→ Fragmento proporcionado:

La guerra de los Balcanes, la catastrófica evolución de lo que muchos europeos y sus dirigentes creyeron en junio de 1991 sería tan solo una escaramuza armada entre separatistas croatas y eslovenos y centralistas serbios, ha alcanzado un punto crítico y necesariamente de inflexión. Dos años de lectura simplista del conflicto, confusiones interesadas y la ignorancia y pereza mental tan habituales en sociedades ricas y estómagos satisfechos no han evitado lo peor: para los bosnios, la muerte, y para nosotros, la miseria moral, el descrédito y la descomposición política.El fracaso de la política del "no pasa nada, son tribus que se inatan" ha quedado en trágica evidencia. La tentación de crear un cordón sanitario en torno a los Balcanes y dejar que la fiera grande se coma a la débil no funciona. Hasta las cancillerías mas torpes se han convencido de que no podemos permitir criaderos de serpientes en el vecindario si queremos evitar que los reptiles aniden en casa. A la larga, nuestras sociedades no pueden vivir en la contradicción de condenar a la cárcel a un neonazi alemán por quemar una casa con tres musulmanes en Solingen y recibir con honores y discursos laudatorios a Karadzic o Mladic, directamente responsables de la muerte de decenas de miles de musulmanes bosnios.

Pase lo que pase a partir de la una de la madrugada del lunes próximo, nada volverá a ser igual que antes de esta hora en que expira el ultimátum lanzado por la OTAN a las fuerzas serbias de Bosnia. Si continúa la guerra, será otra guerra. Pero si realmente ha llegado la hora de la lucidez de la Alianza Atlántica, única organización occidental cuya credibilidad no ha sucumbido en la crisis balcánica, es posible que Europa se reencuentre con unos principios que hicieron de la parte occidental de este continente un bastión de libertad durante las últimas cinco décadas y cuyo éxito civilizatorio, con todas sus imperfecciones, marcó el fracaso del sistema antagónico en el Este.

→ Qué se pide:
- 1) ¿Cómo resumirías en dos oraciones el fragmento sobre la guerra de los Balcanes?
- 2) ¿Concuerdan con el fragmento estas afirmaciones? Responde sí o no a cada una y cita literalmente las palabras del fragmento que lo deciden.
(a) El ultimátum de la OTAN a las fuerzas serbias de Bosnia expira a la una de la madrugada del lunes próximo.
(b) La Alianza Atlántica ha perdido su credibilidad en la crisis balcánica.
(c) Crear un cordón sanitario en torno a los Balcanes ha dado resultado.

→ Datos del ejercicio:
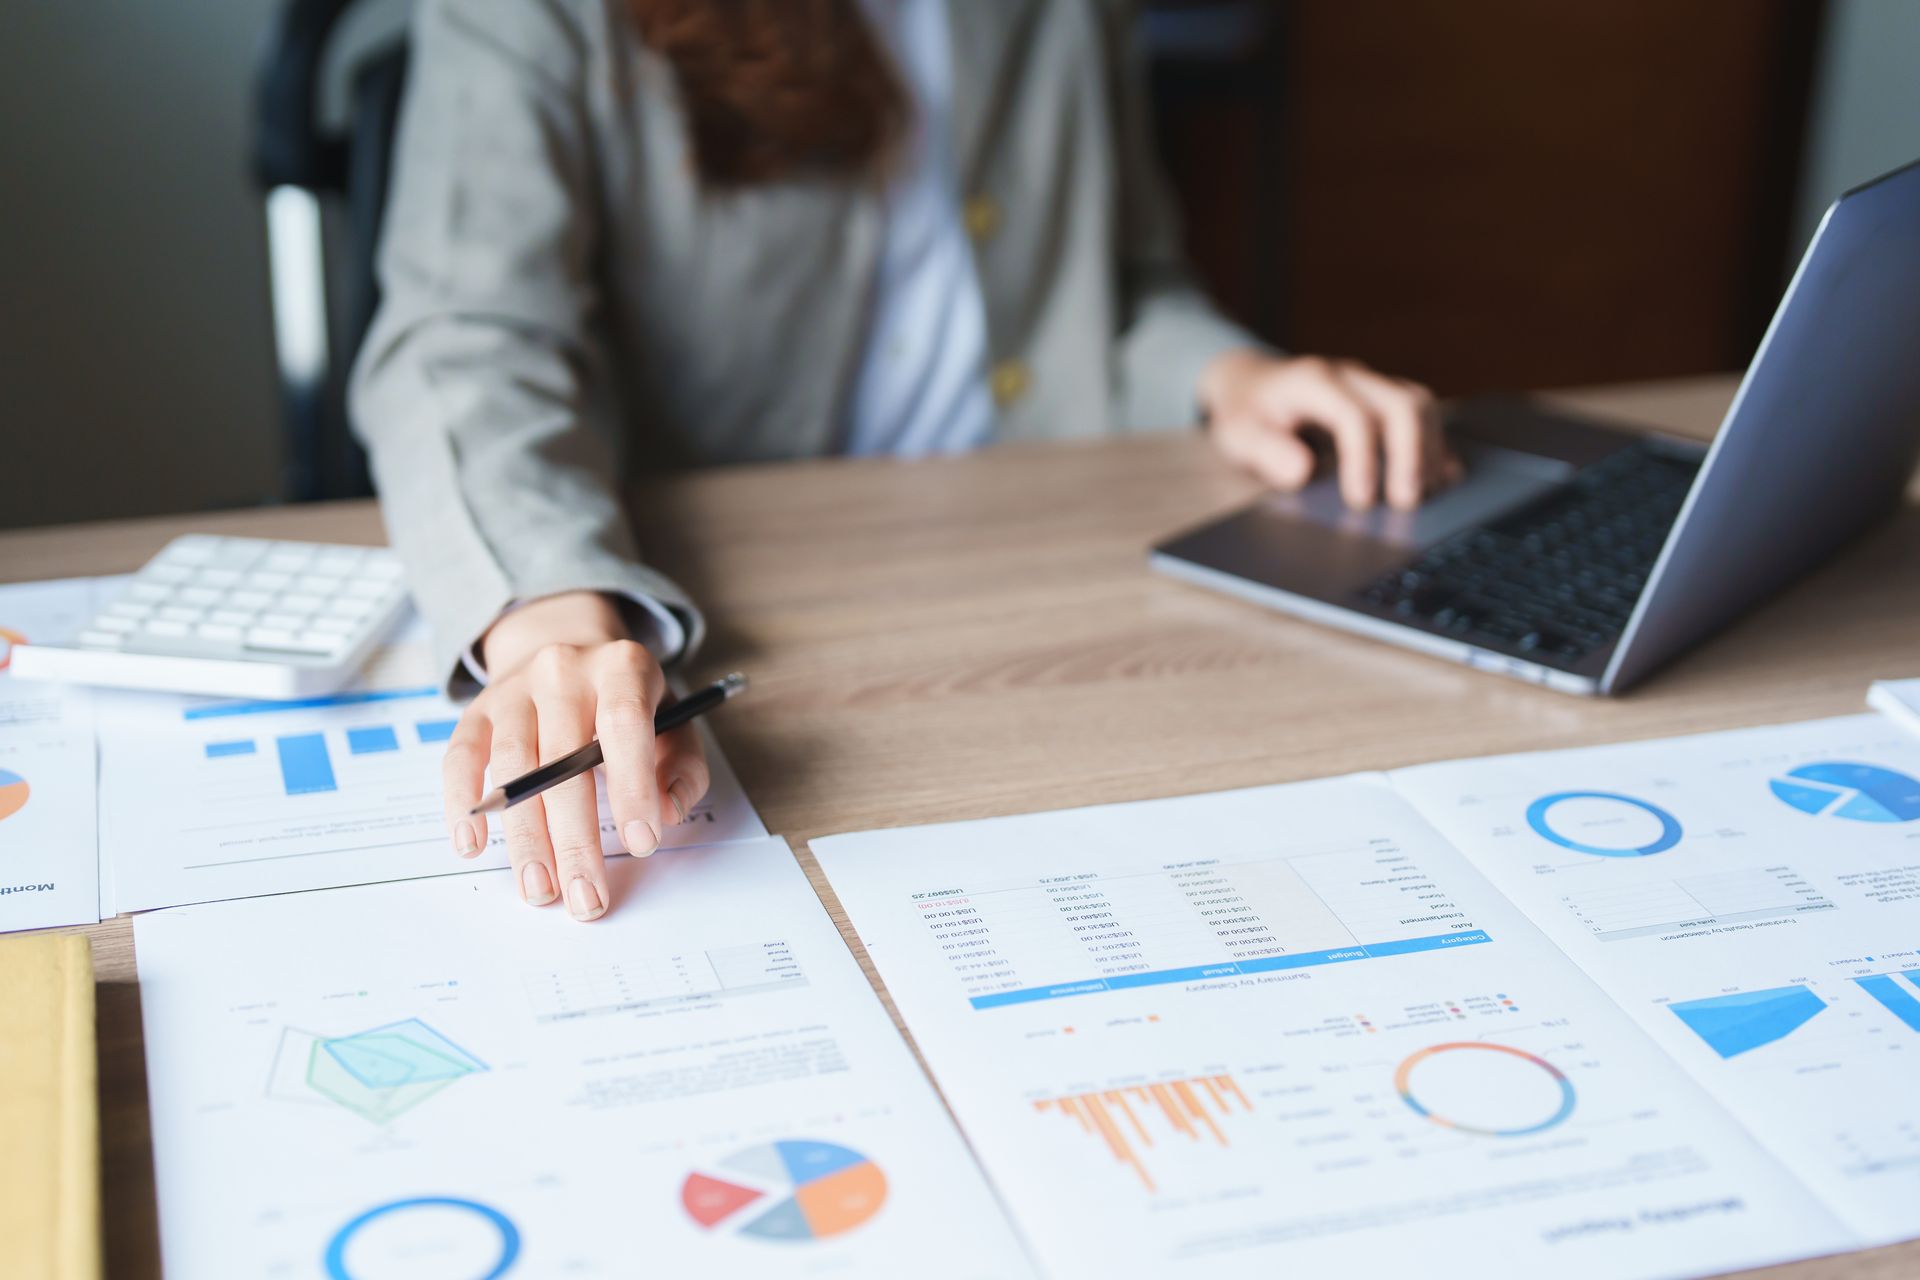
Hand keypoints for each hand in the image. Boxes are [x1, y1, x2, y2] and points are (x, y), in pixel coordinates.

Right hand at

→ Soluciones del ejercicio:
- 1) La guerra de los Balcanes, que muchos europeos creyeron en junio de 1991 una simple escaramuza entre separatistas y centralistas, ha alcanzado un punto crítico tras dos años de lectura simplista que han traído la muerte a los bosnios y la miseria moral y el descrédito. Pase lo que pase cuando expire el ultimátum de la OTAN a las fuerzas serbias de Bosnia, nada volverá a ser igual, y si llega la lucidez de la Alianza Atlántica, Europa podría reencontrarse con los principios que hicieron de su parte occidental un bastión de libertad.

- 2)
(a) Sí: "Pase lo que pase a partir de la una de la madrugada del lunes próximo, nada volverá a ser igual que antes de esta hora en que expira el ultimátum lanzado por la OTAN a las fuerzas serbias de Bosnia".
(b) No: "única organización occidental cuya credibilidad no ha sucumbido en la crisis balcánica".
(c) No: "La tentación de crear un cordón sanitario en torno a los Balcanes y dejar que la fiera grande se coma a la débil no funciona".